Text as Images in Prompt Tuning for Multi-Label Image Recognition¶

First-pass¶

Category¶

This is a Improvement Paper, describing how it is effectively better than the current State-of-The-Art.

Context¶

It is related to prompt tuning of Visual Language (VL) models. They compare it to CoOp, CoCoOp and DualCoOp papers. Their theory is that it is feasible to use text instead of images for prompt tuning, because by using contrastive loss they can align image and text embeddings into a shared space.

Correctness¶

To validate their assumptions we will have to read the referenced papers about contrastive loss and others. But with our limited knowledge it appears to be valid.

Contributions¶

The paper's main contributions are the text-to-image prompt tuning, capable of beating zero-shot CLIP models in multi-label classification. They also provide the capabilities of an off-the-shelf integration with other kinds of prompt tuning, like the ones described in the CoOp papers above.

Clarity¶

For me it is not well written, I know that I lack some background to understand the more technical terms, but some sentences just doesn't look right. Even so, I acknowledge it as a good overall paper.

Second pass¶

Using contrastive loss to align image and text embeddings into a shared space*.

Assuming that text and image enbeddings are in a shared space, they can develop a prompt training by closing the cosine distance between the prompts and the target label text.

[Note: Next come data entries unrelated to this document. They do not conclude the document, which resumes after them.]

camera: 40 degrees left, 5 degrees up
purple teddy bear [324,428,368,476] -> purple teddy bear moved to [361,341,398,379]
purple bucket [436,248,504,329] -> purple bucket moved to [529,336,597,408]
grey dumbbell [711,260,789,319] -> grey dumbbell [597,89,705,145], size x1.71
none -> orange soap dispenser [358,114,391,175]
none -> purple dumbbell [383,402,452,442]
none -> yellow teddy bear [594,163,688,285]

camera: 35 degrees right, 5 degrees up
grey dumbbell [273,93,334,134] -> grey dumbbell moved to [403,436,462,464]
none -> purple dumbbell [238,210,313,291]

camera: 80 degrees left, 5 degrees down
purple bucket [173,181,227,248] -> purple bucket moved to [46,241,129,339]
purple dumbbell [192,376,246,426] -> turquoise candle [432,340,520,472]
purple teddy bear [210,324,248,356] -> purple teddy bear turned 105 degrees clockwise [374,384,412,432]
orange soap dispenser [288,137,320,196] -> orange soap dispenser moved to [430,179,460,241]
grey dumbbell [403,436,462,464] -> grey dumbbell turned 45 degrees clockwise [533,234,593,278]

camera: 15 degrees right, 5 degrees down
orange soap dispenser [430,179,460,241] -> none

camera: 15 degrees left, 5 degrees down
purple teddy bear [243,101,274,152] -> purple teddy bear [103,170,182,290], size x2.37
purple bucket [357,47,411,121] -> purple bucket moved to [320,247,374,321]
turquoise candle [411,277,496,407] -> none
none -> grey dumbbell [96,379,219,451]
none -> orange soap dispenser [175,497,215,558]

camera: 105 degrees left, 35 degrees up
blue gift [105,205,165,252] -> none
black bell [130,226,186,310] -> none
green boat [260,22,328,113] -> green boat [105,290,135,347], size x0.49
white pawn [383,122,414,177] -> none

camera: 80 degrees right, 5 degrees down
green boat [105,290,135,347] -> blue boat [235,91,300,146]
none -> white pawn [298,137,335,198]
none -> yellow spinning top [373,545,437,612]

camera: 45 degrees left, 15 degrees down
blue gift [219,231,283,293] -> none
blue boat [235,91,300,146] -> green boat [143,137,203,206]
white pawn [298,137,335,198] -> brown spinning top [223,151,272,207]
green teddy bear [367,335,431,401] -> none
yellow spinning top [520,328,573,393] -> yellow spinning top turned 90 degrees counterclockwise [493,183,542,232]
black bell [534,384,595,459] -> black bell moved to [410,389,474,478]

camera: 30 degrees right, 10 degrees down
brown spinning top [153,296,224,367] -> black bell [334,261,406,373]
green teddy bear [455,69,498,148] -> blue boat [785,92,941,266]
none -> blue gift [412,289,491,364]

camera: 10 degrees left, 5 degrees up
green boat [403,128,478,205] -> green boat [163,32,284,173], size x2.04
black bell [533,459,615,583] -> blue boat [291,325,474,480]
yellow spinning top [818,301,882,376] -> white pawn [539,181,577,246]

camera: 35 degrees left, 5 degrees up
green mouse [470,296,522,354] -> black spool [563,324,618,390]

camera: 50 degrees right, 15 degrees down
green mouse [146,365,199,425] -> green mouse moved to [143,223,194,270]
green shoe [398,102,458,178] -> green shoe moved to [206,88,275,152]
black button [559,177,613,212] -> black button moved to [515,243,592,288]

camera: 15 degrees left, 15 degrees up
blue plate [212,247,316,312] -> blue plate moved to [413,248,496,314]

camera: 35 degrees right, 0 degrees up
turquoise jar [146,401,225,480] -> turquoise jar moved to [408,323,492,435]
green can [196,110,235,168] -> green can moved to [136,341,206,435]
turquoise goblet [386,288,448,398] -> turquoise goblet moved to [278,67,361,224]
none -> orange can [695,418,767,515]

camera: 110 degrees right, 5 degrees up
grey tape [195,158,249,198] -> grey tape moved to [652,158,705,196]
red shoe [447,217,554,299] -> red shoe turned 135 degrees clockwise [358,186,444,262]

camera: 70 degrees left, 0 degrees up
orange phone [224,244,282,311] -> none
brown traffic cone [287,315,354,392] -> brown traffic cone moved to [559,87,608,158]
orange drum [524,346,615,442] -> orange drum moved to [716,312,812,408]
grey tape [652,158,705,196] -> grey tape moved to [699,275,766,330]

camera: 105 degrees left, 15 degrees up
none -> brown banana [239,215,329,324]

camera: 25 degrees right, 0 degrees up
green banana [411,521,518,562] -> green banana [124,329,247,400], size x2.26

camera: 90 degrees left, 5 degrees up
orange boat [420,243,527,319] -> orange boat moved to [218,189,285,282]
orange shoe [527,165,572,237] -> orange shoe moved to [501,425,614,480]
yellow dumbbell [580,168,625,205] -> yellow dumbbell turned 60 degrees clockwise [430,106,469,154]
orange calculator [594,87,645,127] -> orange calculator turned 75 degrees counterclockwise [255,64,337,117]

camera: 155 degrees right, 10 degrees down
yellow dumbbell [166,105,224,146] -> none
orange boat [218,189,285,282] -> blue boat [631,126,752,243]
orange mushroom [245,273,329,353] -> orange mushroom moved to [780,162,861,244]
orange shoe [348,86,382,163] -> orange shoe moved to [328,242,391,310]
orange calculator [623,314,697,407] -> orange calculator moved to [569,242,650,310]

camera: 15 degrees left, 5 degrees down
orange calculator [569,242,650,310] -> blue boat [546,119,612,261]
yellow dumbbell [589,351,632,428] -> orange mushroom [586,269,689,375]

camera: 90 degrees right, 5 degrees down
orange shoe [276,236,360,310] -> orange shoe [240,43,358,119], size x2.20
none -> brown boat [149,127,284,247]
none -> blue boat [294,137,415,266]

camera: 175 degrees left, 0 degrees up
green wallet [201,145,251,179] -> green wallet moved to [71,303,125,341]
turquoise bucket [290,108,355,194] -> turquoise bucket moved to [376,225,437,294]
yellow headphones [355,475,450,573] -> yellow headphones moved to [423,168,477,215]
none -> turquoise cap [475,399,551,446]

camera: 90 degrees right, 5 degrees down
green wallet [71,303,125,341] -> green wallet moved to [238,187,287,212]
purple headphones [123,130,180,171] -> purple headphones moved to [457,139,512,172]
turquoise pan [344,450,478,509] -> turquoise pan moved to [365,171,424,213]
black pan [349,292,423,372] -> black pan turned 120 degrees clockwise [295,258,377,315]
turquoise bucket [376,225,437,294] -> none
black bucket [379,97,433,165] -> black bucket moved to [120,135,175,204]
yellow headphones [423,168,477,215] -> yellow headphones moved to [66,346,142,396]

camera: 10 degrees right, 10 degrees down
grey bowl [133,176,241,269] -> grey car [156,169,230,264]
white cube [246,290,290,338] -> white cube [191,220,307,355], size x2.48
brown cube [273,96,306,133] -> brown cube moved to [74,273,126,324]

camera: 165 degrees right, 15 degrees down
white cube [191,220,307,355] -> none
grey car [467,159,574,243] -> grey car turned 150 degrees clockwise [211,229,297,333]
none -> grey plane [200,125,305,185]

By doing so, they can train using only text, and test by using only images against their learned prompts.

Snowballing¶

Datasets: MS-COCO, NUS-WIDE
contrastive loss: CLIP paper
open images: Openimages: A public dataset for large-scale multi-label and multi-class image classification.
ranking loss: Deep convolutional ranking for multilabel image annotation.
prompt tuning [13,17,34,39,41,42]:
- Domain adaptation via prompt learning.
- Visual prompt tuning
- Cpt: Colorful prompt tuning for pre-trained vision-language models
- Neural prompt search
- Learning to prompt for vision-language models
- Prompt-aligned gradient for prompt tuning